Computer News & Safety – Harry Waldron Rotating Header Image

February 11th, 2016:

Microsoft Security Updates – FEBRUARY 2016

Below are key resources documenting this recent monthly Microsoft Patch Tuesday release:

http://technet.microsoft.com/en-us/security/bulletin/ms16-feb

https://isc.sans.edu/forums/diary/Microsoft+February+2016+Patch+Tuesday/20711/

http://blog.talosintel.com/2016/02/ms-tuesday.html

Today, Microsoft has released their monthly set of security bulletins designed to address security vulnerabilities within their products. This month’s release contains twelve bulletins addressing 37 vulnerabilities. Five bulletins are rated critical and address vulnerabilities in Internet Explorer, Edge, Windows Journal, Office and Windows PDF. The remaining seven bulletins are rated important and address vulnerabilities in the Network Policy Server (NPS), Active Directory, Windows, Remote Desktop Protocol, WebDAV, Kernel Mode Driver and the .NET Framework.

Corporate Security – 2016 Employee work and home use safeguards

As BYOD devices and home access to corporate systems are popular options in corporate IT, home and work security can sometimes blend together.  Thus it is important to have strong security controls and employ best practices universally.
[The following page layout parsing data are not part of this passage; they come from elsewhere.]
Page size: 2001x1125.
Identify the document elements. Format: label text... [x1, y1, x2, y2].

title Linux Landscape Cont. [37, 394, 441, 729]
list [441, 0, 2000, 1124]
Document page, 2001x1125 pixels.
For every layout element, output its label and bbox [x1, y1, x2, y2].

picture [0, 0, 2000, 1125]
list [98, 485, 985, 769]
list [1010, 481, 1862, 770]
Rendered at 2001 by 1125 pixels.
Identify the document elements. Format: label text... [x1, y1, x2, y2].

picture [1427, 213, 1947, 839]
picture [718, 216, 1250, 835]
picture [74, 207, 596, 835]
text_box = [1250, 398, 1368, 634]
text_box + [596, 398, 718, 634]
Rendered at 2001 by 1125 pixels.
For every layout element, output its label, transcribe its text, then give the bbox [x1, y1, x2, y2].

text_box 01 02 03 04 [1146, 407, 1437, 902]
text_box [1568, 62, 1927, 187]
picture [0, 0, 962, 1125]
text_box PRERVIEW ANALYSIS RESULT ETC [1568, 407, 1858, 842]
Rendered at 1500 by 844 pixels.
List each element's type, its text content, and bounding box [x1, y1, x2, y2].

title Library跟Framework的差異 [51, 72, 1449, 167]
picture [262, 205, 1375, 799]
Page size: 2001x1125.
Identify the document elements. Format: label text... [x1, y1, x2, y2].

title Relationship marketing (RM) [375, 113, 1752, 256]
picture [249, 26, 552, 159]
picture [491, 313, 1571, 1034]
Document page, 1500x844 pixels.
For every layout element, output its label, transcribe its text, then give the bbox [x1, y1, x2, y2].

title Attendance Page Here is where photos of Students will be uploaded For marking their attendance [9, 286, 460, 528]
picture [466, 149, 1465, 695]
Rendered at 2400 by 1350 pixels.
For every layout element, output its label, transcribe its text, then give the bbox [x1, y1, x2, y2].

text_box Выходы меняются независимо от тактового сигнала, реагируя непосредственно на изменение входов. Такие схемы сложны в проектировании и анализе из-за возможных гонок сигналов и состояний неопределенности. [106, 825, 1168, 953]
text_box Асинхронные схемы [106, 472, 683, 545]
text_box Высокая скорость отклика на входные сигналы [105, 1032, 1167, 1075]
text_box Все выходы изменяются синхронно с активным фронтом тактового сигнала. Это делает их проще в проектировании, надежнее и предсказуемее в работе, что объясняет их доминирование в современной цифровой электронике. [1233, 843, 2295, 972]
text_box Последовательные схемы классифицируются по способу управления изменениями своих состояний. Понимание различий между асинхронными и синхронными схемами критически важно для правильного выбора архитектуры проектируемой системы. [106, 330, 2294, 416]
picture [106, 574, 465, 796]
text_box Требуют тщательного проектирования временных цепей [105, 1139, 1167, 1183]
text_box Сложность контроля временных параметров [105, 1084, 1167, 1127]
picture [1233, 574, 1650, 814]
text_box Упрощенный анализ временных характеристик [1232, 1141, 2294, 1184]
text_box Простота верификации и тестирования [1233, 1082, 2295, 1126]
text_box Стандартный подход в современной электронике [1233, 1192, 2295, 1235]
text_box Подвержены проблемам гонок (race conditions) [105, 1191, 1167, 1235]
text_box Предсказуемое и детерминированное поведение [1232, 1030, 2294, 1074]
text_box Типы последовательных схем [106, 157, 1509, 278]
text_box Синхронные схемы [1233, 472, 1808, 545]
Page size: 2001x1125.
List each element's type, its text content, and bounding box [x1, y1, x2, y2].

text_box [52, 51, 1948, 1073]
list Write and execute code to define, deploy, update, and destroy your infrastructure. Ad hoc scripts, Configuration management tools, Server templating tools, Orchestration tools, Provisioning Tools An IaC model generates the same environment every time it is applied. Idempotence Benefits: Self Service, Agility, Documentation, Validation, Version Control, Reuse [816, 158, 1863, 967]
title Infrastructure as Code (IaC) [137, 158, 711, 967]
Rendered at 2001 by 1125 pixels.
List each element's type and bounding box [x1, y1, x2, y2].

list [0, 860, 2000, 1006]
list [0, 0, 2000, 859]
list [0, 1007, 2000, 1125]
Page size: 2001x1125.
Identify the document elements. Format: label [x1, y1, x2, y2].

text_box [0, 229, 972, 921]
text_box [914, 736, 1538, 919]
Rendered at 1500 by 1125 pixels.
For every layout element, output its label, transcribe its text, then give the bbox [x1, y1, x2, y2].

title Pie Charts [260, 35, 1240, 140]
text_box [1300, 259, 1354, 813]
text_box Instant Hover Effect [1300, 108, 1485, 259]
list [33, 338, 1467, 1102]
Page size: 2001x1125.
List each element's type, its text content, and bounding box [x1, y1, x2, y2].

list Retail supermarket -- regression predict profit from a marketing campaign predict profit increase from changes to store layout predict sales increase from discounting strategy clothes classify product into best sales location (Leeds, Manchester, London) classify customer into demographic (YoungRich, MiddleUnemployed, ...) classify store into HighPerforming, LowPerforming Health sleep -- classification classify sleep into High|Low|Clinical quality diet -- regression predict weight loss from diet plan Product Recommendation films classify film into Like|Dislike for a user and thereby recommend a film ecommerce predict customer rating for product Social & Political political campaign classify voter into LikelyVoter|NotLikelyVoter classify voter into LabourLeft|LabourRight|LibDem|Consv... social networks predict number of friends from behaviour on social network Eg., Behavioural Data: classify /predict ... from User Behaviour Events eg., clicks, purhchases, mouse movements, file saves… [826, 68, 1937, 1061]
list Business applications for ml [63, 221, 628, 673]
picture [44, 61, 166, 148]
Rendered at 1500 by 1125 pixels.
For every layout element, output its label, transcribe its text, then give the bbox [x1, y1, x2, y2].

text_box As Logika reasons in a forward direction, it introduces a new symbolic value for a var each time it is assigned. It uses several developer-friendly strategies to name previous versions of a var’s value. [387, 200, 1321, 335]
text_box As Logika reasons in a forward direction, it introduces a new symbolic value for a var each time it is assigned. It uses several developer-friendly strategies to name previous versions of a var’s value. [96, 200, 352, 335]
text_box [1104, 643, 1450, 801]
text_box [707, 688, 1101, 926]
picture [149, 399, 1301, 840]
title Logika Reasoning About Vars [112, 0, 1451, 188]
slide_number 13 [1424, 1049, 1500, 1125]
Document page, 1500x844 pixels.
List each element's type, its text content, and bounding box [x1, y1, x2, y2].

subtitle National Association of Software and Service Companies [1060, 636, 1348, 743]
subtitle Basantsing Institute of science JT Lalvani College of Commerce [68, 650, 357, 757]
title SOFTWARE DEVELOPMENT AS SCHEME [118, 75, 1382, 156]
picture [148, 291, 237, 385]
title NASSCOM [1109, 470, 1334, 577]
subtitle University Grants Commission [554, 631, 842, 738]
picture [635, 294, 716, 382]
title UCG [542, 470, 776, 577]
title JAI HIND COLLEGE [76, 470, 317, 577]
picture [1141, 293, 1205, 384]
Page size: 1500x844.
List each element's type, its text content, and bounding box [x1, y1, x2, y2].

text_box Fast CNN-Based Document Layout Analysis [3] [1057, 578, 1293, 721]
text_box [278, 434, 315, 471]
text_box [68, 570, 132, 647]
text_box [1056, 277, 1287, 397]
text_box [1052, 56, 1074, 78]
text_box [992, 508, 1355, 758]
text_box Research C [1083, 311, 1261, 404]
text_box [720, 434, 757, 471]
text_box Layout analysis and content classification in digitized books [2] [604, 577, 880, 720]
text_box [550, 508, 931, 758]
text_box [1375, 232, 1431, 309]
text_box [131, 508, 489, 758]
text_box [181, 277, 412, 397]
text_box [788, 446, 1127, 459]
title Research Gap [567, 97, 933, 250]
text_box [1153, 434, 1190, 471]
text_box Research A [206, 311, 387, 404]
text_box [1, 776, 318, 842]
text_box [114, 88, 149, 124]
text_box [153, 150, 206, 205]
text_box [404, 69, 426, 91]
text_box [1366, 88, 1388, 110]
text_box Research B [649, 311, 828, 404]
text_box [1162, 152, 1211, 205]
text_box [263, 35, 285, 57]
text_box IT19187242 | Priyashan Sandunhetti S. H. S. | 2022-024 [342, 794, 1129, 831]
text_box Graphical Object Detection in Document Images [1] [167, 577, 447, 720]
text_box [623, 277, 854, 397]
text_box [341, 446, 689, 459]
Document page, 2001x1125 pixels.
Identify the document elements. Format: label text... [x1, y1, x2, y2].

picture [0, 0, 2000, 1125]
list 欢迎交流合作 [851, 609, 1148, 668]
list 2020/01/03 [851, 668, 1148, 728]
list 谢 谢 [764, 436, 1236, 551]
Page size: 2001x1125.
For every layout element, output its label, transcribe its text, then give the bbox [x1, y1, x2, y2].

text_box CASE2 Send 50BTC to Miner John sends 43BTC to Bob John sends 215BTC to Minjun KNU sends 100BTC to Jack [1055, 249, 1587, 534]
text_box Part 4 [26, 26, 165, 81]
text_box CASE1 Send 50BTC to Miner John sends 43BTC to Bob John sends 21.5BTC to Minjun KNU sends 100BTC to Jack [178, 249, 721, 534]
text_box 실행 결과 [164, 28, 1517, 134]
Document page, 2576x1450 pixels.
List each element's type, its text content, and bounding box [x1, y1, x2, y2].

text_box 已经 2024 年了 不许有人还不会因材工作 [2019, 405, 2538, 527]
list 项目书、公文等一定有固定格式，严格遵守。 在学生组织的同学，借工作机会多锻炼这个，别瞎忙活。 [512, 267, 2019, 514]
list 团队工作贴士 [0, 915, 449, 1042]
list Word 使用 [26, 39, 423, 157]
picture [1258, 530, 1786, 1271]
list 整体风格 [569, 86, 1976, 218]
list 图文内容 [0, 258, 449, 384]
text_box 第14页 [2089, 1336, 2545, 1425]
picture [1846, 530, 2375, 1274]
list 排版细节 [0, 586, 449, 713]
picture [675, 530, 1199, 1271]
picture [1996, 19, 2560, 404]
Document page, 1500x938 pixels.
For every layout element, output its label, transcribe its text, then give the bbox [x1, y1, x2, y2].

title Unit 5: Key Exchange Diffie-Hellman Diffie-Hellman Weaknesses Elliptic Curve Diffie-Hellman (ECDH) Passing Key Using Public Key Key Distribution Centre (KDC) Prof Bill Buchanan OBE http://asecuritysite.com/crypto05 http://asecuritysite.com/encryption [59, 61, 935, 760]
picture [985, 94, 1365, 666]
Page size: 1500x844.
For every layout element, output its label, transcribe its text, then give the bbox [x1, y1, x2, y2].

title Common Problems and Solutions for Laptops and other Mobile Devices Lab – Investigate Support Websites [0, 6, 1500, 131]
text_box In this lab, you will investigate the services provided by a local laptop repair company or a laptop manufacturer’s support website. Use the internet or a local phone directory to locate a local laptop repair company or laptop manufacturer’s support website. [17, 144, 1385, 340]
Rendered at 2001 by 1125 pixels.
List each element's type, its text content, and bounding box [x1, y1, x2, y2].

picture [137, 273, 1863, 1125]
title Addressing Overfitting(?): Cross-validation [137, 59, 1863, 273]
Some of the key exposures are enumerated in the excellent slideshow by eWeek below:

http://www.eweek.com/security/slideshows/10-things-employees-can-do-to-improve-it-security-in-2016.html

In 2015, the borders between personal and professional use of apps and devices became less defined than ever. People constantly use whatever device they have at the time to do either personal or business tasks—that’s the real world. In 2016, the line between how employees use data in and outside of work will continue to blur and will drive important trends that IT needs to consider when building a security strategy.

The company’s 2015 Online Identity Study revealed that most employees today are not connecting the dots between the security best practices they are taught and their behavior at work and home. While employees say online security is a priority, they struggle to consistently follow best practices and be accountable for their actions, the study revealed. The study results showed that in the event of a data breach, most employees say the blame falls on IT and not on their own risky behavior. Here’s a look at key trends that the study suggests will shape the coming year.

1. Employees Are Non-biased on Device Use — Increasingly, the lines between work and personal devices are blurring. Sixty percent of employees do work activities from a personal device, and 55 percent do personal activities on work devices.

2. They Rely on IT — While employees admit to less-than-stellar password-related behavior, enterprise IT teams keep them on track.

3. They’re Confident in IT — As software, device and technology use transforms due to rapid innovation in the space, IT must be able to keep employees educated about how to keep their identities secure.

4. They’re Confident in Their Own Security Chops — Enterprises’ education efforts around security best practices are paying off: 79 percent of employees say they understand which online activities expose their personal or corporate information.

5. They Value Security — Employee intentions are well intact: 58 percent of respondents believe protecting work-related information is very important, even more so than their personal emails and home addresses.

6. They Share Passwords — More than three-quarters of employees believe it’s risky to share passwords, but 37 percent are still likely to do so. In fact, 54 percent admit to sharing log-in credentials with family so they can access each other’s computers, smartphones and tablets. Employees today use work and personal devices interchangeably; it’s prudent for IT to assume their corporate network may extend farther than expected.

7. They Reuse Passwords— If your account has been breached and your log-in credentials are in the hands of malicious hackers, it’s wise to assume those hackers will test those credentials (email, username, password) every day for the next 10 years. It’s easy to see why password reuse is risky.

8. They Take More Care of Work Credentials — When asked about work and personal credentials, employees admitted to being more careful when it comes to their work log-in credentials.

9. Their Passwords Have a Price Tag — While 74 percent of employees wouldn’t give up their work email credentials for anything, one in 10 would trade them for a paid mortgage or rent for one year. Further, 14 percent would give up their work email log-in credentials to pay off student loans.

10. They Resist Accountability — Fifty-nine percent of employees believe IT is accountable in the event of a corporate data breach. C-level executives are the next to be held accountable at 17 percent, and only 11 percent believe they, as individuals, would be held accountable in the event of a breach.